Down we went until we got below the bluffs to a natural cave that was really cool.  Not long after we had flat gravel again and we marched and marched.  Our packs were considerably heavier with all the new food, and the heaviest they’d be all trip.  We were really pushing the limits of our endurance – and then we reached the hill.  We knew we were close to the campground, but it was all going to be uphill from here.

I was pouring sweat and felt like dropping and dying right there in the side of the path.  Arbor eventually spied a picnic table through the trees and we walked straight in to a campsite.  We got our bearings and a nice couple, Jeff and Renita pulled up in their van.  We asked them about the showers and they explained that they were down by the electric sites, as this was the primitive camp.  We asked for directions and we learned that it was quite a hike with a big uphill section.  My eyes must have rolled out of my head, because they offered to drive us down there.

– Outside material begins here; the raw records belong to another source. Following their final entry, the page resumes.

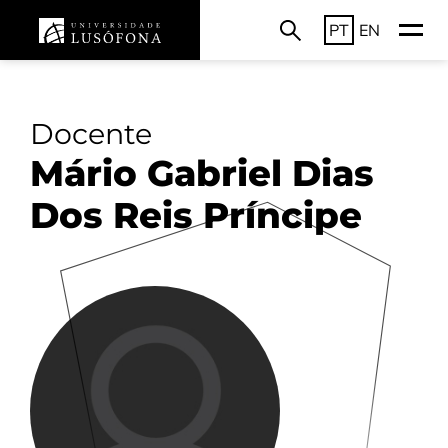
PT
EN
Docente
Mário Gabriel Dias
Dos Reis Príncipe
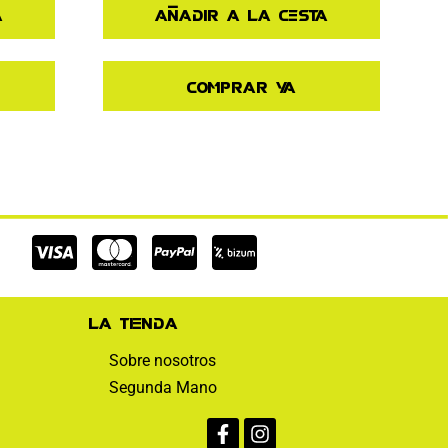
a
Añadir a la cesta
Comprar ya
Cc-
Cc-
Cc-
visa
mastercard
paypal
La tienda
Sobre nosotros
Segunda Mano
Facebook-
Instagram
f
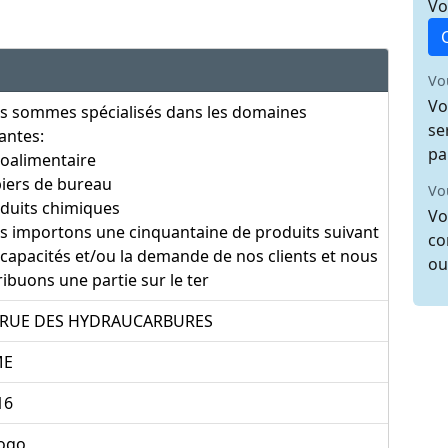
Vo
Vo
Vo
s sommes spécialisés dans les domaines
se
antes:
pa
oalimentaire
iers de bureau
Vo
duits chimiques
Vo
s importons une cinquantaine de produits suivant
co
capacités et/ou la demande de nos clients et nous
ou
ribuons une partie sur le ter
 RUE DES HYDRAUCARBURES
ME
16
ogo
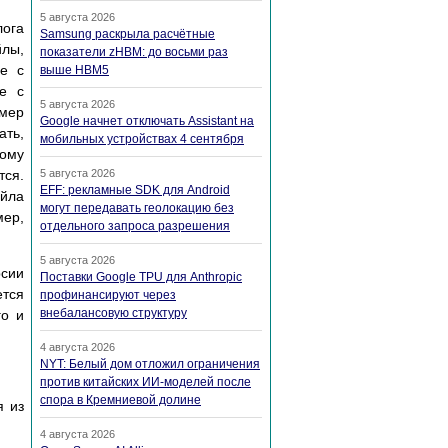
5 августа 2026
лога
Samsung раскрыла расчётные
лы,
показатели zHBM: до восьми раз
ле с
выше HBM5
е с
5 августа 2026
мер
Google начнет отключать Assistant на
ать,
мобильных устройствах 4 сентября
ному
тся.
5 августа 2026
EFF: рекламные SDK для Android
йла
могут передавать геолокацию без
ер,
отдельного запроса разрешения
5 августа 2026
рсии
Поставки Google TPU для Anthropic
ется
профинансируют через
внебалансовую структуру
го и
4 августа 2026
NYT: Белый дом отложил ограничения
против китайских ИИ-моделей после
спора в Кремниевой долине
я из
4 августа 2026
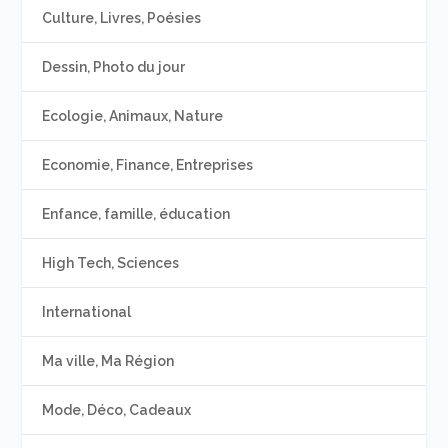
Culture, Livres, Poésies
Dessin, Photo du jour
Ecologie, Animaux, Nature
Economie, Finance, Entreprises
Enfance, famille, éducation
High Tech, Sciences
International
Ma ville, Ma Région
Mode, Déco, Cadeaux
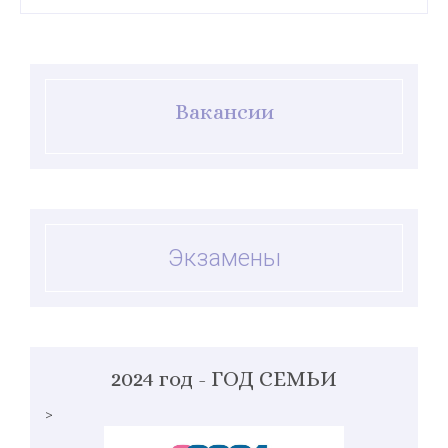
Вакансии
Экзамены
2024 год - ГОД СЕМЬИ
>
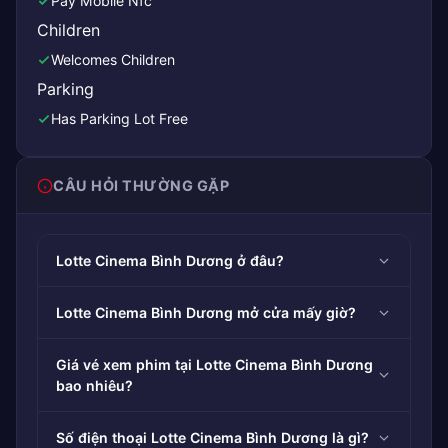
Pay Mobile Nfc
Children
Welcomes Children
Parking
Has Parking Lot Free
CÂU HỎI THƯỜNG GẶP
Lotte Cinema Bình Dương ở đâu?
Lotte Cinema Bình Dương mở cửa mấy giờ?
Giá vé xem phim tại Lotte Cinema Bình Dương
bao nhiêu?
Số điện thoại Lotte Cinema Bình Dương là gì?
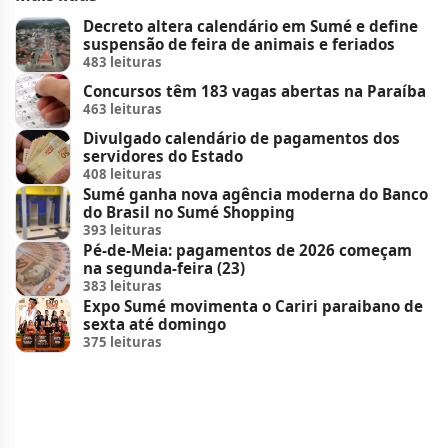
Decreto altera calendário em Sumé e define
suspensão de feira de animais e feriados
483 leituras
Concursos têm 183 vagas abertas na Paraíba
463 leituras
Divulgado calendário de pagamentos dos
servidores do Estado
408 leituras
Sumé ganha nova agência moderna do Banco
do Brasil no Sumé Shopping
393 leituras
Pé-de-Meia: pagamentos de 2026 começam
na segunda-feira (23)
383 leituras
Expo Sumé movimenta o Cariri paraibano de
sexta até domingo
375 leituras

They were actually returning from town to buy a tarp, since they heard that rain was headed our way.  With that news, we quickly set up camp, grabbed our shower kit and our dirty laundry and jumped in the van for a blissful ride once again.  They were from Wheaton on their way to Kansas and had children only slightly older than our own.  This is their first trip away without kids!  We told them about our trip and we were suddenly at the shower house.  

The shower was warm and wonderful and I got clean for the first time in far too long.  We were prepared to wash up when we camped in the woods, but with all the rain lately, it’s the last thing you want to worry about.  We also washed a set of clothes, because they were developing a rather pungent funk.  I hope it doesn’t take too many days before they’re dry. 

We hoofed it back to the primitive sites, another half mile or so away.  The only consolation was the beautiful lake along our path.  The rain was coming in light spurts, and we made it back to camp just before dark, giving us time to make dinner and retreat to our hammocks.

This was a crazy long entry and it’s already 10:30.  I am usually a pretty strident night owl, but at the moment 10:30 seems far too late to be awake.